### Provided text:
## Start
Posted on April 17, 2020

I’d guess that many retirees – and clearly many investors – have a lingering legacy of actively managed funds in their taxable account. The market has declined, and this a good time to consider selling an underperforming actively managed fund. You’d sell and invest the net proceeds in an index fund. Yes, when you sell, you’ll pay capital gains taxes now and have less to invest, but you’ll make that up: +90% of index funds will outperform over time. The key question is, “How long will it take for me to recoup – to have more in the future by selling my actively managed fund and switching to an index fund?” That’s primarily going to depend on your assumption of future performance of your actively managed fund. This post builds on last week’s post and describes how I would pick the funds that would rank at the top of the list to sell.

 

Next week I’ll run through the exact math for that decision. Spoiler alert: it takes very little time to recoup.

 

== Factors in your decision ==

 

Last week, I listed the factors for this decision. I knocked off #2c at the bottom of the list below. You pay a penalty of about .2 percentage points per year because of on-going taxes you pay on capital gains distributions from actively managed funds. We’ll see in this post that factors #2a and #2b potentially swamp that bad result. I focus on those two factors in this post. We’ll just keep the added .2 percentage point penalty from in the back of our minds for now.

 

 

== How I would rank funds to sell? ==

 

I’m going to use the example of nine actively managed funds my friend Jay owns in his taxable account. Jay’s held these for more than ten years. He spent A LOT of time and effort to pick high performing funds over a decade ago. I’ll guess that all of these were Morningstar five-star rated funds at the time he bought them. He tells me he bought more than 20! He got rid of those he didn’t like, and these remain. How would I look at these nine if I owned them?

 

 

== 1. Arrange by style and display Expense Ratio ==

 

I reorder the funds by style and display their expense ratio. I get the style for the fund on the Morningstar (M*) Performance page for the fund. I get the Expense Ratio on the Quote page and also on the Price page. These funds fall into three of nine styles: Large Cap Growth, Large Cap Blend, and Large Cap Value. See this post for all nine styles and the peer index funds I use.

 

 

Why do I focus on expense ratio? I think you’ve got this. It’s a ZERO-SUM GAME for actively managed funds before costs: actively managed funds in aggregate MUST earn the same return as their peer index fund before its costs. The net return to investors from actively managed funds HAS TO BE LOWER by the difference in costs – annual expense ratio. That makes it LESS THAN A ZERO-SUM GAME FOR INVESTORS of actively managed funds. That’s basically why +90% of actively managed funds under-perform their peer index fund over time. (See here and here if you are foggy on these points.)

 

The expense ratio of these funds averages .8 percent. The expense ratio of the peer index funds average about .1 percent. That’s .7 percentage point difference in cost per year. I’d expect these funds to average .7 percentage point less in return. Nine is a very small sample of actively managed funds and three years is not that long of time: the result may be off one way or the other.
## End
### Recorded information:
## Start
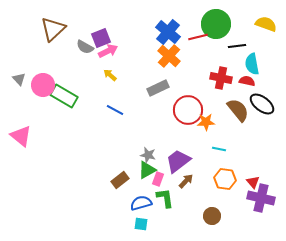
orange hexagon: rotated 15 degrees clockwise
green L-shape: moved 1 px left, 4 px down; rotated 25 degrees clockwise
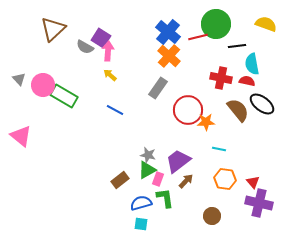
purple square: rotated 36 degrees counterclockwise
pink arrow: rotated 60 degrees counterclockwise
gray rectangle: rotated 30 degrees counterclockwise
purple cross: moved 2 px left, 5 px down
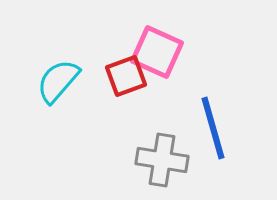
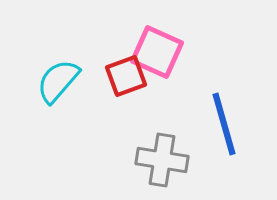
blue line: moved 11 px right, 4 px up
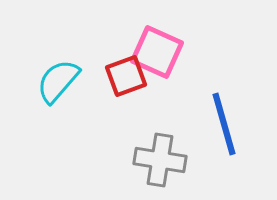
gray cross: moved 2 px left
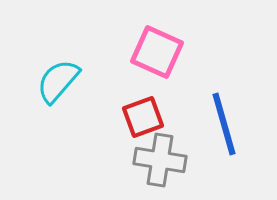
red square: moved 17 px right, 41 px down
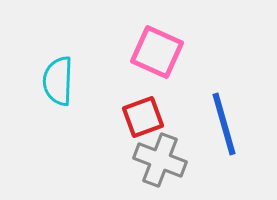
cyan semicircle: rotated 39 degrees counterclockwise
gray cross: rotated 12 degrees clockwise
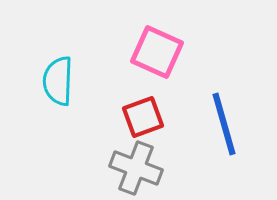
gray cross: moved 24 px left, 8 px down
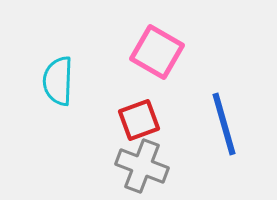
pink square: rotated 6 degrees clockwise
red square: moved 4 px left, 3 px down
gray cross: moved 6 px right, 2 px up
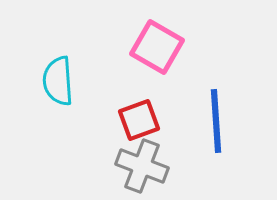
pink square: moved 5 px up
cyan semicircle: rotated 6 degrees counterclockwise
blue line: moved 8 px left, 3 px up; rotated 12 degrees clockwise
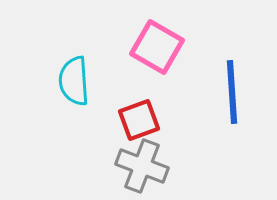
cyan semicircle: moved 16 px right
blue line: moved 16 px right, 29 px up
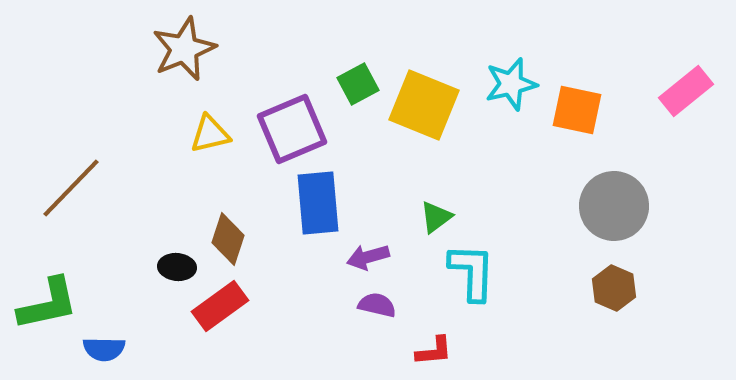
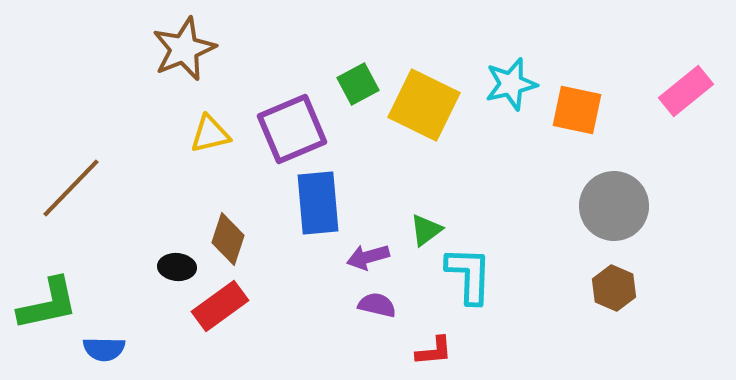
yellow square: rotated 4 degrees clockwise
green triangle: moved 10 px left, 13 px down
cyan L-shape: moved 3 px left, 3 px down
## End
### What the exercise asks:
Return the passage of the post on switching from actively managed funds to index funds starting at "I’m going to" and ending at "funds I use.", copied word for word.

### Expected answer:
I’m going to use the example of nine actively managed funds my friend Jay owns in his taxable account. Jay’s held these for more than ten years. He spent A LOT of time and effort to pick high performing funds over a decade ago. I’ll guess that all of these were Morningstar five-star rated funds at the time he bought them. He tells me he bought more than 20! He got rid of those he didn’t like, and these remain. How would I look at these nine if I owned them?

 

 

== 1. Arrange by style and display Expense Ratio ==

 

I reorder the funds by style and display their expense ratio. I get the style for the fund on the Morningstar (M*) Performance page for the fund. I get the Expense Ratio on the Quote page and also on the Price page. These funds fall into three of nine styles: Large Cap Growth, Large Cap Blend, and Large Cap Value. See this post for all nine styles and the peer index funds I use.